Nula as an Empty Designation of Allness
Every attempt to name allness encounters a peculiar difficulty. If a word is to designate everything, it must not itself become one thing among things. If it is to point to the whole, it must not close it. And if it is to aim at that beyond which no further retreat is possible, it must not turn into yet another ground.
This is why words that are empty, negative, or limit-like are so often sought for allness. Not because it would be nothing. Rather, because every designation that is too full immediately begins to pretend that it knows what it designates.
When we say “being,” it already sounds like something that is.
When we say “whole,” it already sounds like something closed.
When we say “world,” it already sounds like the sum of everything that appears.
When we say “ground,” we have already introduced support.
When we say “God,” we are already dangerously close to a highest being or principle.
Every such word brings something with it. And precisely for this reason it is dangerous. It brings content, direction, weight, an image. It begins to fill the place it was meant only to designate. Instead of pointing toward allness, it begins to represent it as an object.
MNSM resists this movement.
It does not want to introduce a final concept, a final ground, or a final explanation. It does not seek the hidden substance of the world. It does not need to say what everything comes from. It needs only to designate that no appearance can become a definitively closed whole.

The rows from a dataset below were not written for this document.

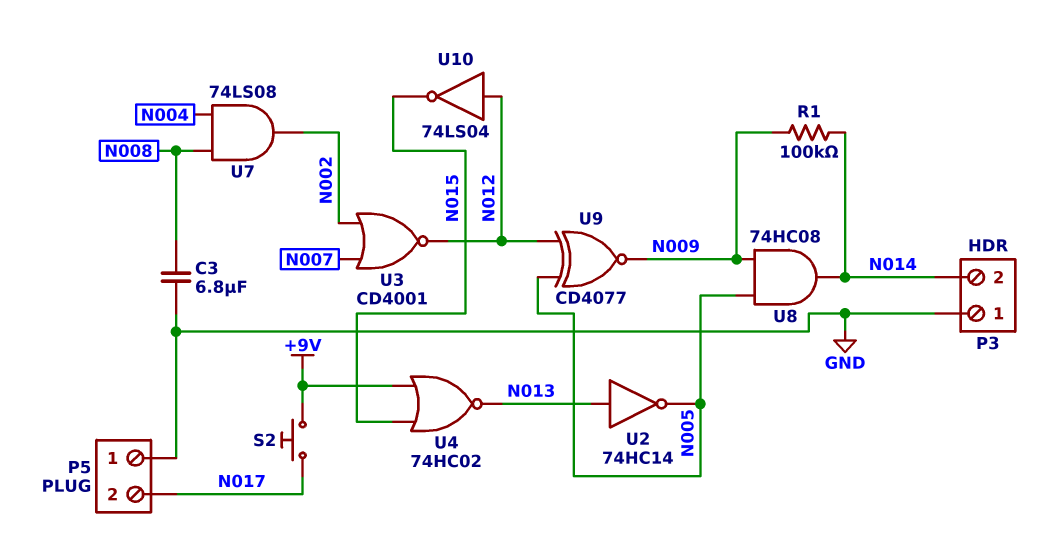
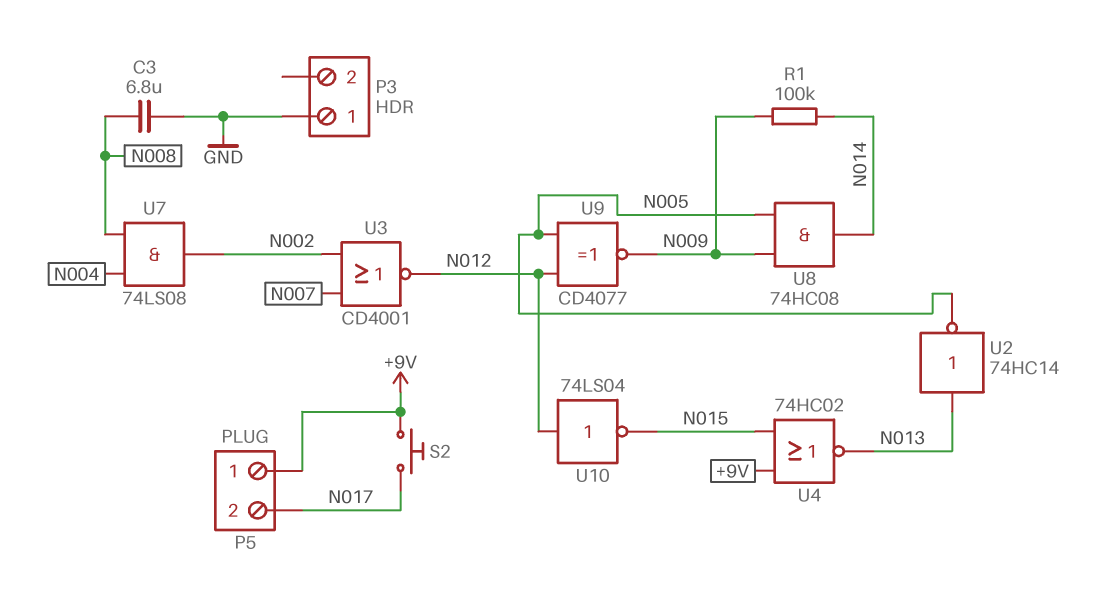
P3 pin 2: N014 -> none
P5 pin 1: GND -> +9V

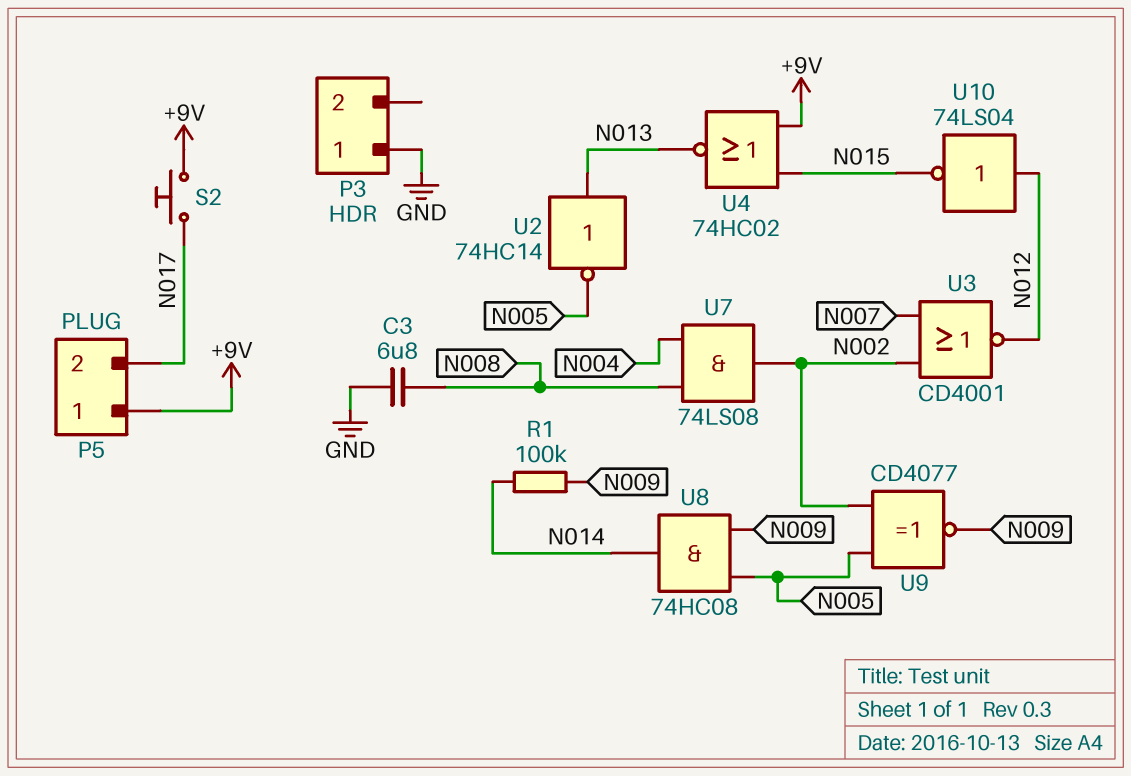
U9: XNOR CD4077 (in N005, in N012, out N009) -> XNOR CD4077 (in N002, in N005, out N009)

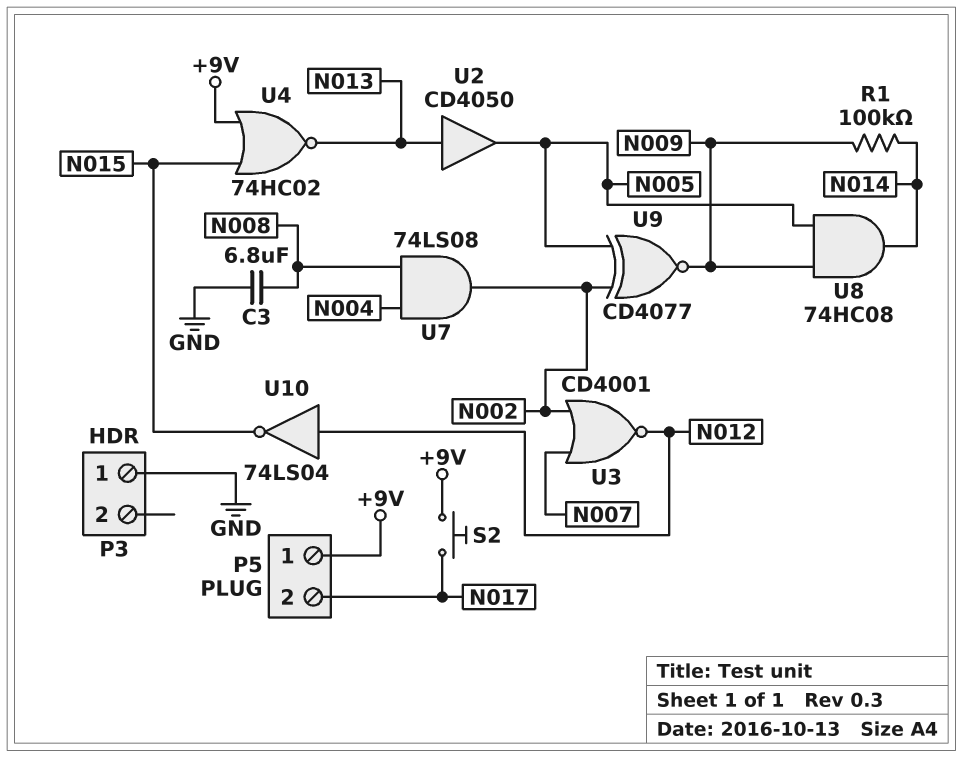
U2: NOT 74HC14 (in N013, out N005) -> buffer CD4050 (in N013, out N005)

It is precisely here that Nula appears.
In MNSM, Nula is not a number. It is not a mathematical value. It is not the result of subtraction, nor the sign of the empty set. Nor is it nothingness in the metaphysical sense, as if some deep emptiness were waiting somewhere behind the world.
Nula is an empty designation precisely because it does not want to become content.
It does not say: this is everything.
Nor does it say: there is nothing here.
It says only: nothing that appears can be definitively closed as the final thing.
This is what distinguishes it from both nothingness and emptiness. Nothingness may sound like the dark opposite of being. Emptiness may sound like a space which, although empty, still somehow is. Nula is sharper. It is less imagistic. It does not open a depth into which we might descend. It does not create another side of the world.
Nula is not against the world.
Nula is not outside the world.
Nula is not beneath the world.
It is the designation of the impossibility that the world could become finished.
What appears may become distinguished. It may form a configuration. It may enter into overlap. It may, for a certain duration, appear as continuity. It may become readable. And where readability does not collapse into individualities, it may appear as a whole.
We call this case the world.
But the world is not thereby guaranteed. It is not protected. It is not grounded. It is not final. It is only a case of readability that has not yet collapsed.
Nula designates precisely the fact that even this whole has no final edge.
For this reason, Nula is not the ground of MNSM. If it were a ground, it would become the very thing the model seeks to avoid. It would no longer be Nula, but a new substance. Nula holds nothing. It creates nothing. It connects nothing. It is neither the cause of the world nor its hidden source.
It is only the name for the impossibility of a final name.
And precisely for this reason, it can be used as a designation of allness — but only if allness is not understood as the One, as a finished whole, as a closed totality. Nula does not designate allness by summing it up. It designates it by preventing its completion.
Allness here is not everything that is.
It is the unclosability of everything that may appear.
Nula is therefore empty not because it has no meaning. It is empty because it refuses to fill the place toward which it points. Its meaning lies not in what it contains, but in what it prevents.
It prevents distinction from becoming the final thing.
It prevents the world from becoming a finished whole.
It prevents readability from presenting itself as a ground.
It prevents language from believing that it has reached the final word.
Nula is the closest possible designation of allness, provided that allness must not be understood as a finished whole.
That is why MNSM does not say the One.
It does not say ground.
It does not say being.
It says Nula.
Not as an answer.
But as the naming of the place where every final answer is cancelled.